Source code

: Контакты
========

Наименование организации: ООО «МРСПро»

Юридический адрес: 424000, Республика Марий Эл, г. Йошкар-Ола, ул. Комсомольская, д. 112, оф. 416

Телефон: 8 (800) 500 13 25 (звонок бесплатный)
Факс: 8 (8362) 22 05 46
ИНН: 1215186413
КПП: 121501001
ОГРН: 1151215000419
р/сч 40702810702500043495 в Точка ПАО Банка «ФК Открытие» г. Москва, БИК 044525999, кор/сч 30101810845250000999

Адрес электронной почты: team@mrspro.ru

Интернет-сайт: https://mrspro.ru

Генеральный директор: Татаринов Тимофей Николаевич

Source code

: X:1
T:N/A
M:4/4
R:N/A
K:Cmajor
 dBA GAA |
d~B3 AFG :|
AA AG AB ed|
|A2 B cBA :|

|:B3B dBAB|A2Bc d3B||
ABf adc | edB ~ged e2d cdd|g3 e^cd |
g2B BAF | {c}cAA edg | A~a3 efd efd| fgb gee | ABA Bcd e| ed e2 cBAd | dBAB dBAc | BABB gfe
========================================================================
Work required: Output each line of the records above exactly.

Written solution:
Source code

: Контакты
========

Наименование организации: ООО «МРСПро»

Юридический адрес: 424000, Республика Марий Эл, г. Йошкар-Ола, ул. Комсомольская, д. 112, оф. 416

Телефон: 8 (800) 500 13 25 (звонок бесплатный)
Факс: 8 (8362) 22 05 46
ИНН: 1215186413
КПП: 121501001
ОГРН: 1151215000419
р/сч 40702810702500043495 в Точка ПАО Банка «ФК Открытие» г. Москва, БИК 044525999, кор/сч 30101810845250000999

Адрес электронной почты: team@mrspro.ru

Интернет-сайт: https://mrspro.ru

Генеральный директор: Татаринов Тимофей Николаевич

Source code

: X:1
T:N/A
M:4/4
R:N/A
K:Cmajor
 dBA GAA |
d~B3 AFG :|
AA AG AB ed|
|A2 B cBA :|

|:B3B dBAB|A2Bc d3B||
ABf adc | edB ~ged e2d cdd|g3 e^cd |
g2B BAF | {c}cAA edg | A~a3 efd efd| fgb gee | ABA Bcd e| ed e2 cBAd | dBAB dBAc | BABB gfe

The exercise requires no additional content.